Abstract

Introduction: The objective of the current retrospective study was to determine the prevalence of growth hormone deficiency (GHD) in middle-aged patients with ischemic and hemorrhagic stroke who were at least 3 months post-stroke. It was hypothesized a large percentage of patients with stroke would exhibit growth hormone deficiency, as well as, other hormone deficiencies.
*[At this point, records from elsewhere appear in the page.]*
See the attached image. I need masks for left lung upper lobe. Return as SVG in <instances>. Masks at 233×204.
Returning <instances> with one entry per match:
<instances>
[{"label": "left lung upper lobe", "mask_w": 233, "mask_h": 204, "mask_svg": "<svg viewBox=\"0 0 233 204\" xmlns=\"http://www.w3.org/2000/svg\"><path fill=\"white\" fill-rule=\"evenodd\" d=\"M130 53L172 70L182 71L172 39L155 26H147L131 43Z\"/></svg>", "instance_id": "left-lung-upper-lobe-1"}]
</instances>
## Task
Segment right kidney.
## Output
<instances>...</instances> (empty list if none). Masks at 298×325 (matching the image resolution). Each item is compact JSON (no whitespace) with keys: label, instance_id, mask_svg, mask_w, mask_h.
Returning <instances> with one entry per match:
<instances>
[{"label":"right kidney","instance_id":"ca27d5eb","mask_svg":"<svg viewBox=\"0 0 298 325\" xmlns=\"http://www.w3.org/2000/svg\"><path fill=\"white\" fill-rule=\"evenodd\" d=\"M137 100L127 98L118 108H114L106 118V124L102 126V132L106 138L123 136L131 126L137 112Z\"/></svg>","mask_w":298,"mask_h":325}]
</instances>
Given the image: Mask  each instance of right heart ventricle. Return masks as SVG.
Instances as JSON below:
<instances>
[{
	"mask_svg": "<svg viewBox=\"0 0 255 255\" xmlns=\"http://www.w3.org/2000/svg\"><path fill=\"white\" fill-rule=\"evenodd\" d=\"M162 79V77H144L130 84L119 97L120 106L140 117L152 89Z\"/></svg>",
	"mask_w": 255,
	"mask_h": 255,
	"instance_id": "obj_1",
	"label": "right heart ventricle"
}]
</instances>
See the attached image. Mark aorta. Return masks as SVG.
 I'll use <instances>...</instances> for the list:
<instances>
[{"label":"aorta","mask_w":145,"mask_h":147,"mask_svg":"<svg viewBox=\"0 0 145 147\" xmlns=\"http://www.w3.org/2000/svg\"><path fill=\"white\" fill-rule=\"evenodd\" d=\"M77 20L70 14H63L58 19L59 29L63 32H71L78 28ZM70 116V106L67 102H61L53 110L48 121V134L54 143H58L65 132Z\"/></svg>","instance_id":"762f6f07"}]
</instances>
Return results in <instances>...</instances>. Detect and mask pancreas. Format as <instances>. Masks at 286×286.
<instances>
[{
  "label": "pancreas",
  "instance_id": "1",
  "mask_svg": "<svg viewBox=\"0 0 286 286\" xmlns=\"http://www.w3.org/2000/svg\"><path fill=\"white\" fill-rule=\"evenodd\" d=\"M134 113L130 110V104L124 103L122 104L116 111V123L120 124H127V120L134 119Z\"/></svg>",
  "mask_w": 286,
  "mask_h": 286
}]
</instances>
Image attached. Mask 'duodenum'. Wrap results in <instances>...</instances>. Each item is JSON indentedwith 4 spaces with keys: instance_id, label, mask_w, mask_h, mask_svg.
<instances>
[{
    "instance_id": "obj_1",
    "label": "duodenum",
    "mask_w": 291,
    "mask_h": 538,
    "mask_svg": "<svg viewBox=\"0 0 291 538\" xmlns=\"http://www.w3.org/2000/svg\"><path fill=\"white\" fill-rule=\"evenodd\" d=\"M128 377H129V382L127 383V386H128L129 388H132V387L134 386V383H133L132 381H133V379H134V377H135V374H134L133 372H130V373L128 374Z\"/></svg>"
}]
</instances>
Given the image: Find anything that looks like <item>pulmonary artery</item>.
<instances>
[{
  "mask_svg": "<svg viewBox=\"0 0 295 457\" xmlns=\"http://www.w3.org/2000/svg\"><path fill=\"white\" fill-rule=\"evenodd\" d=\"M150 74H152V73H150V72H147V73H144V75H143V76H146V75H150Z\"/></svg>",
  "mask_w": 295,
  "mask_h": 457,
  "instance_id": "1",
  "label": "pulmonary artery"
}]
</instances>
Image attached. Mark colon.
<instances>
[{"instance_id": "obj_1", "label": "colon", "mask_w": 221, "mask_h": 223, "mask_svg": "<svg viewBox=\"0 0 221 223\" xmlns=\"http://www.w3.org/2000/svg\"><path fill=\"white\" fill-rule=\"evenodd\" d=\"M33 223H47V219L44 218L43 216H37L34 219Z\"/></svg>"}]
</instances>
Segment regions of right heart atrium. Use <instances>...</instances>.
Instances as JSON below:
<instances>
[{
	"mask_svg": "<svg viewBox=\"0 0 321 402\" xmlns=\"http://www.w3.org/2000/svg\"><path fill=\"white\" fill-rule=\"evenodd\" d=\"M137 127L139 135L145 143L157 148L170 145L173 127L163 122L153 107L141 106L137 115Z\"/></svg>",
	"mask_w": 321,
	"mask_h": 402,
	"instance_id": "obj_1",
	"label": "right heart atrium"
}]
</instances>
A secondary objective was to determine if chronic health conditions often associated with stroke were associated with neuroendocrine dysfunction. Methods: Clinical records from 139 adult patients (from 2009-2017), who were in the post-acute phase of their recovery, were obtained to analyze findings from standard endocrine blood tests. Patients with a pre-stroke history of endocrine anomalies were excluded from the study. Growth hormone was assessed by the glucagon stimulation test (GST). Results: GHD was identified in 54% of the patients with stroke during the chronic phase of recovery. Patients with GHD took longer to be admitted to post-acute rehabilitation compared to patients with normal GH levels. Patients with GHD also had lower levels of follicle stimulating hormone (FSH), triiodothyronine (T3), luteinizing hormone (LH) and sex hormone binding globulin. Body mass index was higher in patients with GHD. Conclusions: There is a considerable risk of developing hypopituitarism, particularly GHD, following ischemic or hemorrhagic stroke. In this relatively large sample of middle-aged stroke patients, GHD was associated with decreased levels of T3 and gonadotrophic hormones. Co-morbidities for stroke and neuroendocrine dysfunction overlap and may have implications for recovery following stroke and warrant further investigation.